Possible language changes

Wed Mar 2 16:31:37 GMT 2005

Maged Michael wrote:
> 
> I am not sure how successful compilers can be in removing unnecessary 
> barriers. Will they be able to generate code with no more barriers than 
> ideal assembly.

Of course not. No optimizer can guarantee to optimize any kind of code
to ideal assembly. But they can usually do much better than most
programmers. There haven't been PLDI-ish papers out yet exploring
barrier optimizations but you figure there will be. For example,
hotspot only does StoreLoad-squashing within basic blocks (which
gets most of them in practice), because I didn't know how to do this
as a full dataflow. Hopefully some of the people I've suggested
pursue this will do so.

In any case, as I said, if you do need full control, the atomics
classes should give you everything you need. And all of the
responsibilities for getting it right!

> 
> About DCL, I quote the following from the JSR 133 FAQ:
> http://www.cs.umd.edu/users/pugh/java/memoryModel/jsr-133-faq.html#dcl
> 
> "However, for fans of double-checked locking (and we really hope there 
> are none left), the news is still not good. The whole point of 
> double-checked locking was to avoid the performance overhead of 
> synchronization. Not only has brief synchronization gotten a LOT less 
> expensive since the Java 1.0 days, but under the new memory model, the 
> performance cost of using volatile goes up, almost to the level of the 
> cost of synchronization. So there's /still /no good reason to use 
> double-checked-locking."
> 
> I don't know if this is an accurate assessment of the cost of volatile 
> or not after taking compiler optimizations (removing barriers) into 
> account. In any case, my opinion is that C++ should allow at least 
> simple things like DCL to be as efficient as being written in assembly. 
> Do we agree on that?
> 

I probably ought to ask Jeremy and Brian to rewrite that.
Here's what really happens for

class Singleton {
    static private volatile Singleton instance;
    public Singleton get() {
      Singleton s = instance;
      return (s != null)? s : init();
    }
    private Singleton init() {
       // Use either locks or CAS ...
    }
}

Here, the volatile read in get() costs only lost compiler reorderings
compared to a non-volatile read. Which is essential here no matter
how you do it.

If you do the initialization with a CAS rather than a lock,
then you pay at least one CAS, maybe more if you need to retry.
(CAS approach in general only works when initialization has
no side effects).

If you do it with a lock, you need a CAS for lock, plus
the volatile write (generating a StoreLoad barrier) plus the unlock,
which normally requires another CAS or barrier. The StoreLoad associated
with volatile followed by either CAS or barrier is one of the "easy"
cases, so the JVM will always elide it out.

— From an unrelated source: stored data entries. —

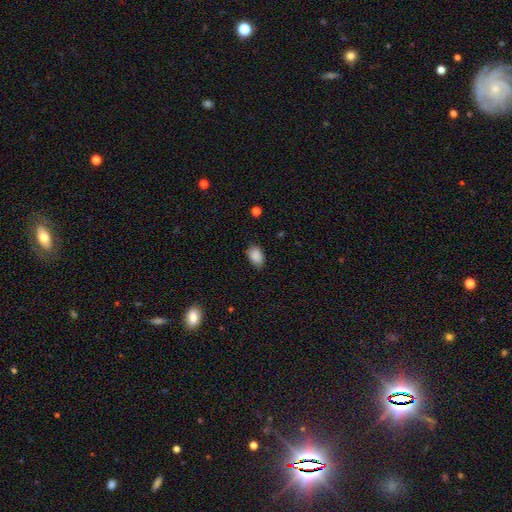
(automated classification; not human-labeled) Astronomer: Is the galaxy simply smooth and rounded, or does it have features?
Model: smooth — 88%.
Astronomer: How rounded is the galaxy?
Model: in between — 86%.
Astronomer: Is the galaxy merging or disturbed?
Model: none — 76%.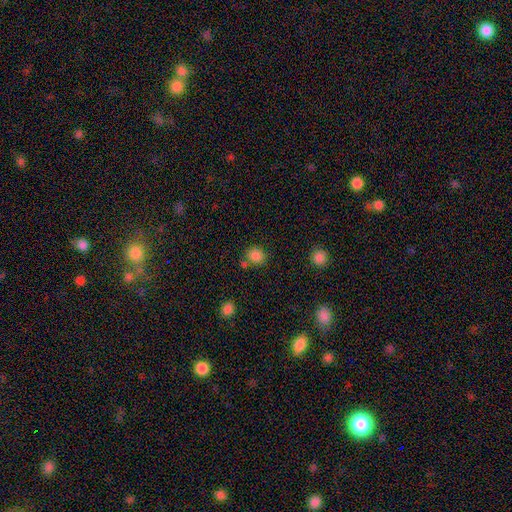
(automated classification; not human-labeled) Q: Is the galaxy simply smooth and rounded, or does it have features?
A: smooth — 85%.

The net effect is as fast as I know how to do this in assembler.
Compared to full locking, DCL saves you two expensive instructions
(CAS or StoreLoad) per call to get(). So will be noticeably cheaper
than using locks if this code is exercised much. (Still, there are
many cases in Java where approaches like the dynamically loaded
static trick are faster.)

All of this is true at least on x86 and sparc.

On IA64 and PPC there are different optimizations that apply here
that I don't think anyone has done out yet inside JVMs. (I sure
hope the IBM folks are working on this though.)

Anyway, for C++, I think the only issue here is whether it is
worth weakening semantics of volatile writes compared to java
so that IA64 can ALWAYS use st.rel rather than mf rather than
only doing so as an optimization. As Hans and I discussed (a year
or two ago) the optimizations are hard to apply, yet the actual
need for a full mf is rare. I think there are similar issues for
PPC but I've stopped pretending I know anything about PPC barriers
any more because people keep telling me different alleged facts
about them.

-Doug